Through much of my career, I have been interested in coevolutionary interactions that lead to conflict or cooperation. These interactions occur at many different levels of biological organization: between members of the same population (social behavior), between different genetic elements within a genome, and between host and pathogen populations. This broad view led me to study coevolutionary interactions in a variety of systems.
I have studied sex allocation, which is the division of resources to sons and daughters, or, more generally, to male and female reproductive function. Sex allocation has played an important role in the study of social behavior because (a) many aspects of reproductive competition affect the relative value of sons and daughters, for example, sexual selection or conflict among genetic relatives; (b) the methods required for analyzing sex allocation problems apply to several questions in adaptation, for example, frequency dependent selection or genetic constraints such as sex chromosomes; and most importantly, (c) numbers of males and females and investment in each are relatively easily measured traits. Perspectives on adaptation and social evolution can therefore be tested by studying sex allocation. My book Foundations of Social Evolution summarizes much of this work.

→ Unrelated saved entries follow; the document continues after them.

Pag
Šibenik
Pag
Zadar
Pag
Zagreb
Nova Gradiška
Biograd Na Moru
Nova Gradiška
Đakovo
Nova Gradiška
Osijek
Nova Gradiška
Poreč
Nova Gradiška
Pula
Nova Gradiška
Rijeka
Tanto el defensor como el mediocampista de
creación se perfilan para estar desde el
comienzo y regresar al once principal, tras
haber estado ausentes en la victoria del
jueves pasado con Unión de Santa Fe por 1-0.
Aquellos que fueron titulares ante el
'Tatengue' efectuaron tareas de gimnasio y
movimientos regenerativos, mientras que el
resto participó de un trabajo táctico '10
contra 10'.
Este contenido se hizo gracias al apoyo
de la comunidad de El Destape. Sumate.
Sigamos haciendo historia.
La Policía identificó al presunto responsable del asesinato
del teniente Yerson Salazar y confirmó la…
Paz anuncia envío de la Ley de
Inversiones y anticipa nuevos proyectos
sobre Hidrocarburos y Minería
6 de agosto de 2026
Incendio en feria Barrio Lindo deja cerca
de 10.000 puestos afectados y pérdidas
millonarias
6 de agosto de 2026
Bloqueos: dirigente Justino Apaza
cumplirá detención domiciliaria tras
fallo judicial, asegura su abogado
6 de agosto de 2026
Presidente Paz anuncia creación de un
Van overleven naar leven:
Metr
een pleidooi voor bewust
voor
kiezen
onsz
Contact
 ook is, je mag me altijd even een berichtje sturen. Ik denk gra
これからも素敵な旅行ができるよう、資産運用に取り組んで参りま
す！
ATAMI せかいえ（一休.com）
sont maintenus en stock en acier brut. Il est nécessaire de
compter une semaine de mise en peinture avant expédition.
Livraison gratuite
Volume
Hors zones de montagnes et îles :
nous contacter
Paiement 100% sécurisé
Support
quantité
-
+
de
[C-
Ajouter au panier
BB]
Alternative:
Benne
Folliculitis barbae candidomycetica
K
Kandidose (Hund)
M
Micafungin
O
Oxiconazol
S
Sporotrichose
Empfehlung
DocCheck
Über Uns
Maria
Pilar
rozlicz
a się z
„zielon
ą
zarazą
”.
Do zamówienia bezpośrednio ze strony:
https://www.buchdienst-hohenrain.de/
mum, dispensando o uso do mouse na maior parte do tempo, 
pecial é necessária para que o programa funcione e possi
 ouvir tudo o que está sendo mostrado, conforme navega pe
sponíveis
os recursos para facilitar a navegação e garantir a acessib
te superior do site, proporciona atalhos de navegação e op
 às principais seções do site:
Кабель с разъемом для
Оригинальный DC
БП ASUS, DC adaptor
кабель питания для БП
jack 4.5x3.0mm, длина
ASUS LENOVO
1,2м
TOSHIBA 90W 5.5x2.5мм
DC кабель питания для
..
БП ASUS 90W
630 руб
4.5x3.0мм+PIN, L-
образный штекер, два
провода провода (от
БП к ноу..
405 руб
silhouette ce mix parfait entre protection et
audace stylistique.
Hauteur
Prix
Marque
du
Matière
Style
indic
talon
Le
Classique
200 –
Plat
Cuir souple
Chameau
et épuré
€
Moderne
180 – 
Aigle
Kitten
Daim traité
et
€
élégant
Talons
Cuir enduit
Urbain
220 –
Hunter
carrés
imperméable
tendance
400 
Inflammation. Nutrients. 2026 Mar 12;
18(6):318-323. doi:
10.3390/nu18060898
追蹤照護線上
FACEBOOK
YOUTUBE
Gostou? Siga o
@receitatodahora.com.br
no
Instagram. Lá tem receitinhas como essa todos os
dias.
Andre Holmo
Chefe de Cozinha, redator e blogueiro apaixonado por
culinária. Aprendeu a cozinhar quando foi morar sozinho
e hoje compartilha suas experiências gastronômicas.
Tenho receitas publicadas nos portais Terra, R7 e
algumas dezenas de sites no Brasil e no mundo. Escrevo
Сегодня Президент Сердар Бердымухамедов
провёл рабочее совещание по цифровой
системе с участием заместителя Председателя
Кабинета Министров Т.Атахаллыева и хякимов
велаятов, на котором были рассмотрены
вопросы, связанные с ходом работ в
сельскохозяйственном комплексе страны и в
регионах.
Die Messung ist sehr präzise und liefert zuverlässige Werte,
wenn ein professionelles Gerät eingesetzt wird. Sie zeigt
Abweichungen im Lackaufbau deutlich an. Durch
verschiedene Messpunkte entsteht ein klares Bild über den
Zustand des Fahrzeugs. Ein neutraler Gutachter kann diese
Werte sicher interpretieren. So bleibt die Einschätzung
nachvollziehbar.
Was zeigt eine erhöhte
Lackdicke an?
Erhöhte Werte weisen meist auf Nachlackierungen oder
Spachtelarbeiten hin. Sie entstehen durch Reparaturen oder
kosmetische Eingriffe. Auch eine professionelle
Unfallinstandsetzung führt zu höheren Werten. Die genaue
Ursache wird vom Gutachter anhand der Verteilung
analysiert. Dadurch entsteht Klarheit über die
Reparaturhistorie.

I have worked on theories of genomic conflict. Different parts of the genome are transmitted in different ways, and therefore may have conflicting reproductive interests. For example, mitochondria are transmitted mostly from mother to daughter, whereas autosomes are passed equally to both sons and daughters. Mitochondria and other matrilineal elements therefore favor a female-biased sex ratio, whereas autosomes tend to favor an equal sex ratio. Conflicting modes of genetic transmission cause many interesting traits, such as cytoplasmic male sterility in plants, sex ratio biasing bacterial and viral symbionts, and high frequencies of transposable genetic elements. Many aspects of genomic organization and patterns of genetic variation can only be understood in the context of genomic conflict.
I have developed theoretical models to analyze the coevolutionary genetics of hosts and parasites. Populations often contain high levels of genetic polymorphism for resistance to pathogens. The effectiveness of this resistance is limited because the pathogens are, in turn, widely polymorphic for host-range genes that can escape host resistance. In addition to the variability found within populations, the frequency of particular host and parasite genes may vary widely over small geographic areas (metapopulation dynamics).
The host-parasite work emphasizes evolutionary dynamics on the conflict side of my interest in conflict and cooperation. I have also studied the evolution of mutual harm or benefit in symbiosis. For example, the more a parasite harms its host (virulence) the more it damages its food supply. But the costs of virulence may be offset by increased competitive success against other parasites within the host or by greater transmission to other hosts. This problem of virulence can be generalized by considering parasite and host genes as replicators that live within a shared compartment (body). The different replicators have a shared interest in using the body's resources prudently, but also conflict over the distribution of resources. This general view of symbiosis applies to the evolution of protocells and genetic systems near the origin of life, to genomic conflict, to the evolution of ecological mutualisms, and to the evolution of group living and social behavior.